Thread: Solving for X - Where am I off?

1. Solving for X - Where am I off?

If I have $tan{x}+1=0$, then I have $tan{x} = -1$

well, tan is equal to 1 in $\frac{\pi}{4}$. It's equal to -1 in quadrant 2 and 4.

So $x = \frac{3}{4}{\pi}+2n{\pi}$ where n is all reals.

but why isn't it also $x = \frac{7}{4}{\pi}+2n{\pi}$, since tan is negative in the 4th quadrant as well?

2. Re: Solving for X - Where am I off?

Actually it's $\displaystyle \tan{x} = 1$, and the tangent function is positive in the first and third quadrants.

$\displaystyle x = \frac{\pi}{4} + \pi n$ where $\displaystyle n \in \mathbf{Z}$.

3. Re: Solving for X - Where am I off?

Sorry it my quickness to get the latex correct I wrote the problem out wrong. its supposed to have been TanX+1, not tanx-1

4. Re: Solving for X - Where am I off?

Well to answer your question, both answers are correct. They can be written in a more compact way as $\displaystyle x = \frac{3\pi}{4} + \pi n$ where $\displaystyle n \in \mathbf{Z}$. The period of the tangent function is $\displaystyle \pi$, not $\displaystyle 2\pi$.

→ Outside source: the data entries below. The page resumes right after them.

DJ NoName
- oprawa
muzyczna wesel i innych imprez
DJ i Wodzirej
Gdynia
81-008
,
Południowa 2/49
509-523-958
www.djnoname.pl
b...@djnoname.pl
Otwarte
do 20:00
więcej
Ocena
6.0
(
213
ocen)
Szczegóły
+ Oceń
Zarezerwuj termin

5. Re: Solving for X - Where am I off?

Originally Posted by DamenFaltor
Sorry it my quickness to get the latex correct I wrote the problem out wrong. its supposed to have been TanX+1, not tanx-1
I suppose you still have the same difficulty as before:

The tangent function is periodic with a period of π not 2π.

6. Re: Solving for X - Where am I off?

Ah yes, I forgot about the periodicity of Tan being different.

ok so to provide:

${x}= \frac{3}{4}{\pi} + {n}{\pi} ; \frac{7}{4}{\pi} + {n}{\pi}$

Would be a correct answer?

7. Re: Solving for X - Where am I off?

The second of those is redundant, since $\displaystyle \frac{3\pi}{4} + \pi = \frac{7\pi}{4}$.